(GESELECTEERDE TEKST)
******************************

Nederlands leren moet worden aanbevolen, zeer zeker. Omdat het hoe dan ook tal van voordelen heeft voor wie hier een toekomst wil voor zichzelf en zijn kinderen. Dat is evident. Het impliceert dat de overheid daartoe de nodige middelen creëert, maar dat er ruimte blijft voor de nieuwkomer om zelf te beslissen of, wanneer en hoe. Nederlands is voor de Vlaamse overheid een fetisj geworden. Gevolg van de enge, bang-defensieve en zelfvergoddelijkende cultuuropvatting van een bekrompen nationalisme dat de Vlaamse politiek domineert. Kern van een identitair discours dat de illusie verspreidt dat een gemeenschappelijke taal ook een gemeenschappelijk gevoel creëert. Dat discours heeft in de kern een uitgesproken wit superioriteitsgevoel: u komt naar ons, niet wij naar u. Wij zijn geen gelijken.

Hoezeer dat uitgangspunt de aangescherpte inburgeringspolitiek kleurt, blijkt vooral uit de nadruk op “de waarden van de Verlichting”. De conceptnota wil “deze verlichtingswaarden verder verduidelijken en expliciet opnemen (…). Concreet gaat het om volgende gedeelde sokkel van waarden en normen: 1. Scheiding der machten 2. Neutraliteit van de overheid 3. De gelijkheid van man en vrouw 4. De scheiding tussen Kerk en Staat 5. Het beginsel van non-discriminatie 6. Vrijheid van meningsuiting 7. Respect voor seksuele diversiteit.” Allemaal evidenties, nietwaar? Zeer zeker, maar waarom iemand vragen dit in een inburgeringscontract te ondertekenen? Wordt dat van ‘het eigen volk’ ook gevraagd? Waarom niet? Is dat ‘eigen volk’ immuun voor inbreuken op al deze punten? Natuurlijk niet, zegt de realiteit, verre van zelfs. Vraag het aan zoveel vrouwen, homo’s, lesbiennes en vooral, wat punt 5 betreft, aan de slachtoffers van structureel, politioneel en ideologisch racisme. We delen die sokkel alleen theoretisch, wat alvast een goede zaak is, maar niet in de werkelijkheid van elke dag. Het is kortom een ideaal.

******************************

(BRONGEGEVENS)

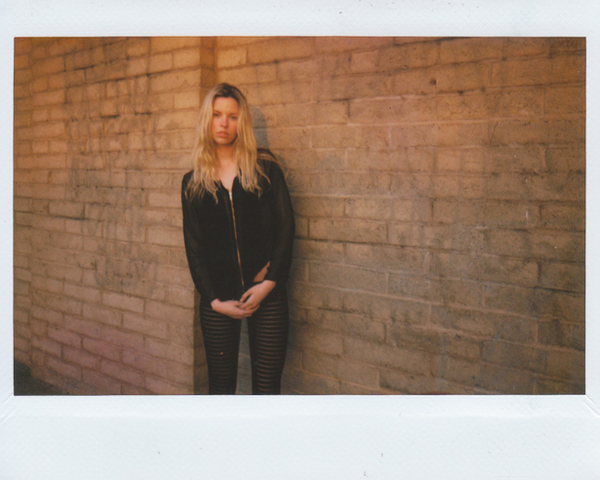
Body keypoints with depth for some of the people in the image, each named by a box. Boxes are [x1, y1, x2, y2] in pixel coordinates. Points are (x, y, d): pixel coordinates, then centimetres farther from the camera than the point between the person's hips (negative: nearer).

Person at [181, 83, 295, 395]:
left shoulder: (265, 168, 5)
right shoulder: (193, 182, 9)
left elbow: (286, 226, 0)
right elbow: (193, 246, 6)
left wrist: (270, 282, -10)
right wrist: (214, 300, -4)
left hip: (266, 293, -1)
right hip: (218, 297, 1)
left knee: (267, 385, 2)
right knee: (221, 383, 8)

******************************

(OPDRACHTEN)
- 1) Welk beginsel staat in de geselecteerde tekst als punt 4 in de opsomming van waarden uit de conceptnota?
- 2) Herhaal letterlijk het stuk van de geselecteerde tekst dat begint bij "Nederlands leren moet" en eindigt bij "zijn geen gelijken.".

(ANTWOORDENLIJST)
- 1) De scheiding tussen Kerk en Staat.

- 2)
Nederlands leren moet worden aanbevolen, zeer zeker. Omdat het hoe dan ook tal van voordelen heeft voor wie hier een toekomst wil voor zichzelf en zijn kinderen. Dat is evident. Het impliceert dat de overheid daartoe de nodige middelen creëert, maar dat er ruimte blijft voor de nieuwkomer om zelf te beslissen of, wanneer en hoe. Nederlands is voor de Vlaamse overheid een fetisj geworden. Gevolg van de enge, bang-defensieve en zelfvergoddelijkende cultuuropvatting van een bekrompen nationalisme dat de Vlaamse politiek domineert. Kern van een identitair discours dat de illusie verspreidt dat een gemeenschappelijke taal ook een gemeenschappelijk gevoel creëert. Dat discours heeft in de kern een uitgesproken wit superioriteitsgevoel: u komt naar ons, niet wij naar u. Wij zijn geen gelijken.